Analyzing Angles with Pingouin
pingouin
is a python package for
calculating statistics on data organized in pandas dataframes. It has
an easier to use interface than stats-models and a batteries-included
philosophy where operations that maybe take multiple function calls in
scipy.stats
are rolled into one call in pingouin
. The author calls
it simple-but-exhaustive statistics.
While poking around the capabilities of this package, I discovered the
circular
module. I’d never heard of circular statistics before, but
there are a lot of angles in the data I work with every day – and angles
don’t always “play nice” with other types of scalar data.
For example, if we’re talking about compass headings, the difference between
a heading of 45 degrees and a heading of 48 degrees is 2 degrees.
But, the difference between a heading of 358 degrees and 0 degrees is also
2 degrees. You can’t treat angles like other types of scalar data.
Even if you don’t work in physical coordinate systems, any data with dates and times can be worked in circular statistics. A year is a 360 degree trip around the sun. A day is a 360 degree rotation of the earth. Anything that cycles can be turned into an angle. Tuesday is just an angle away from Sunday. By converting date-times to radians, you can treat 11:59pm on Monday and 12:02am on Tuesday as the near-identical times they really are, rather than as two separate calendar days.
I generally think in degrees (it’s easier
to imaging a 15 degree angle in my mind than a .26 radian angle, but
trigonometry runs on radians.
So, the first thing we need to do with any type of circular data analysis is
convert it into radians.
For radar data, np.radians
works great.
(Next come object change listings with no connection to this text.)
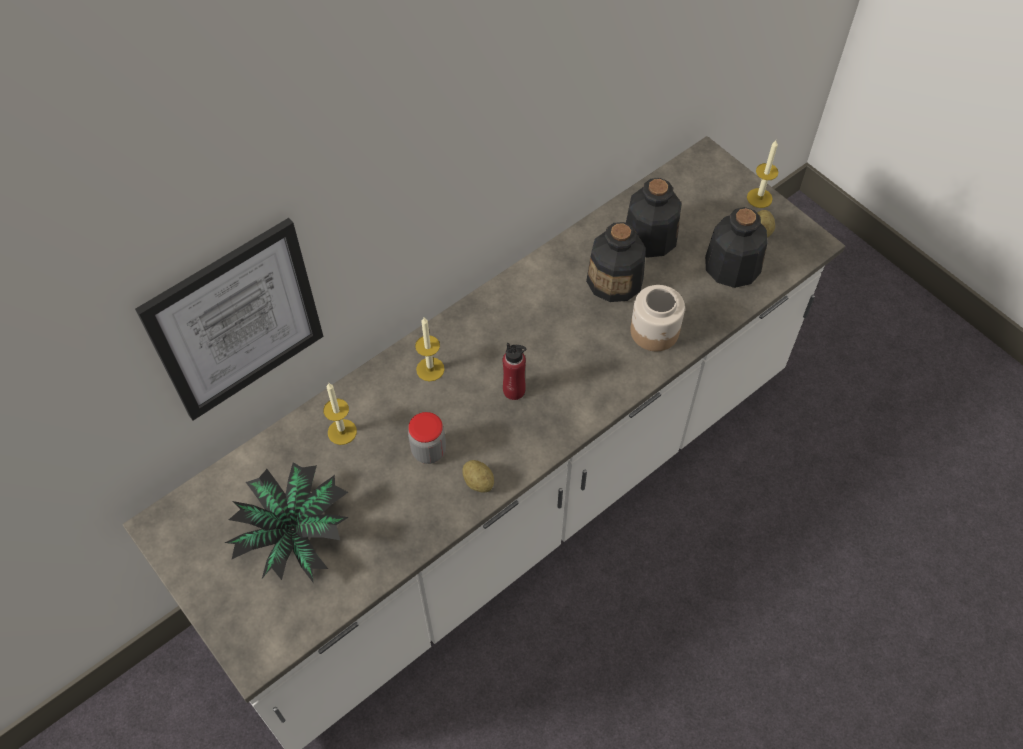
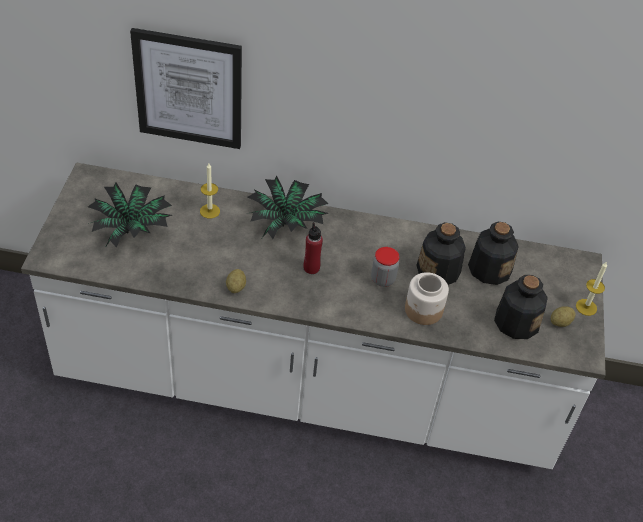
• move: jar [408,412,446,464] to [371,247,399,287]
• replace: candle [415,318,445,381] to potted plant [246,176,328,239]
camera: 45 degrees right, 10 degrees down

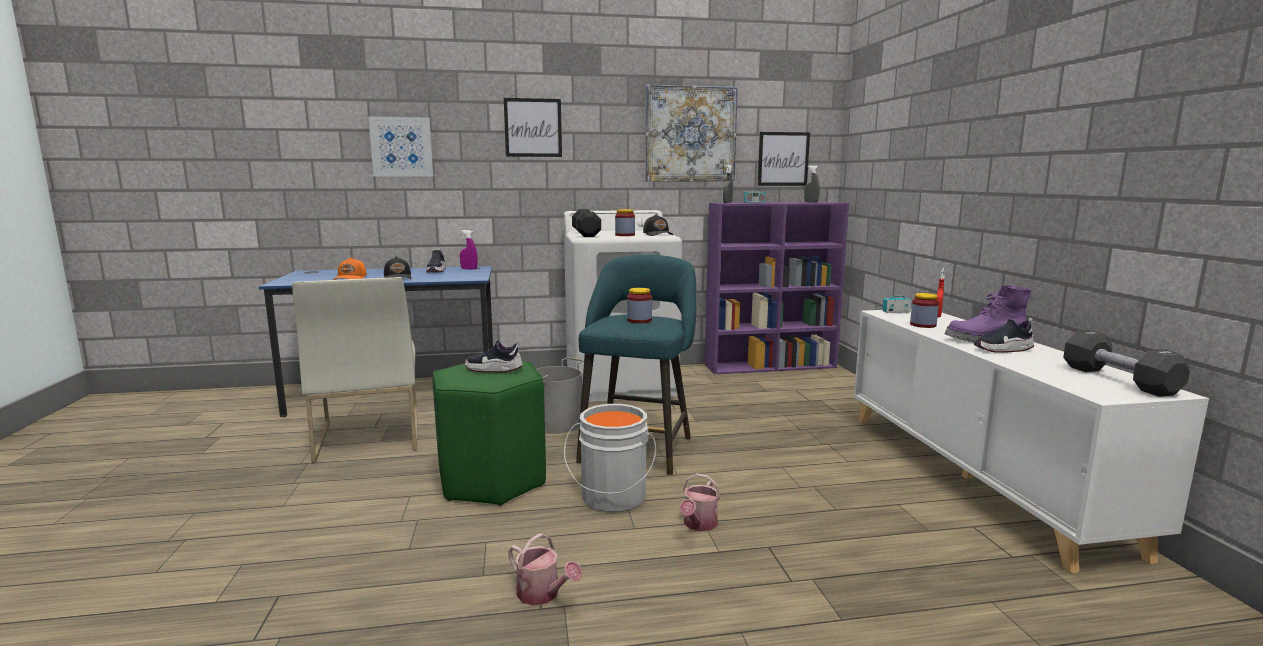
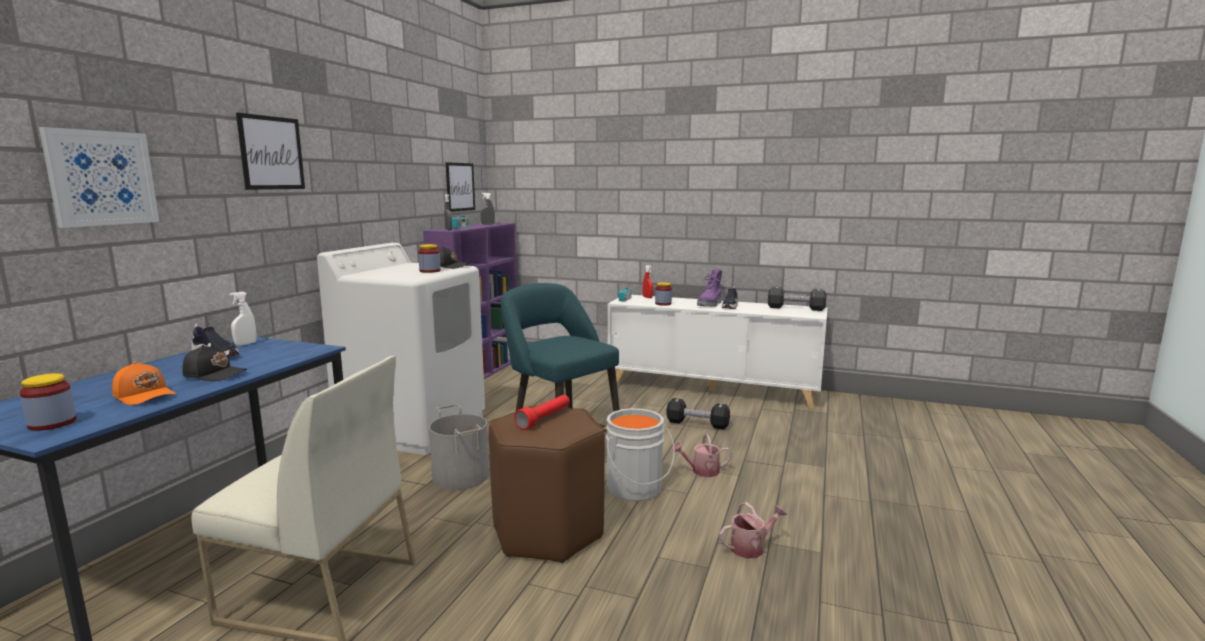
• delete: picture [645,85,738,181]
• move: dumbbell/black [572,209,601,237] to [666,398,730,430]
• move: jar [627,288,652,323] to [20,373,77,431]
• replace: shoe [465,340,523,372] to flashlight/red [514,395,570,430]
• recolor: stool/green [433,362,546,506] to stool/brown [488,405,605,563]
• recolor: spray bottle/purple [460,230,477,269] to spray bottle/white [230,291,256,346]
• rotate: watering can [680,473,721,531] = [672,434,732,477] 120 degrees clockwise
camera: 60 degrees left, 0 degrees up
But for other types of data,
pingouin’s covert_angles function
lets you specify the number of “units” in your particular kind of circle.
Once your data is in radians, what sort of stats can you do? There is no simple analog to linear regression, unfortunately, but there are correlation functions for circular-to-circular or circular-to-scalar variables, ways to calculate values analogous to scalar mean and variance, and checks for a uniform circular distribution.